Would you copy every line of the listing below that includes the word "begin"?

***** Excerpted data *****

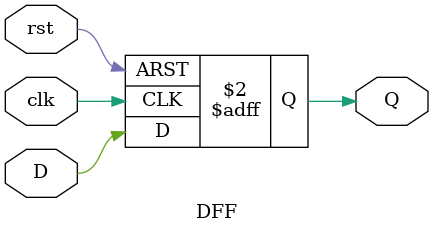
<source format=v>


`timescale 1ns / 100ps

module DFF (

   input  wire clk,   // clock
   input  wire rst,   // reset, active-high (then can be synchronous or asynchronous according to sensitivity list)
   input  wire D,
   output reg Q

   ) ;

   // **NOTE: can be replaced by 'always_ff' in SystemVerilog

   //always @(posedge clk) begin                       // synchronous reset
   always @(posedge clk or posedge rst) begin      // asynchronous reset

      if (rst) begin      // same as if (rst == 1'b1)
         Q <= 1'b0 ;      // **NOTE: inside clocked always blocks use a NON-BLOCKING assignment <= instead of a BLOCKING assignment =
      end
      else begin
         Q <= D ;
      end
   end  // always

endmodule


</source>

*****

### Output below
   //always @(posedge clk) begin                       // synchronous reset
   always @(posedge clk or posedge rst) begin      // asynchronous reset
      if (rst) begin      // same as if (rst == 1'b1)
      else begin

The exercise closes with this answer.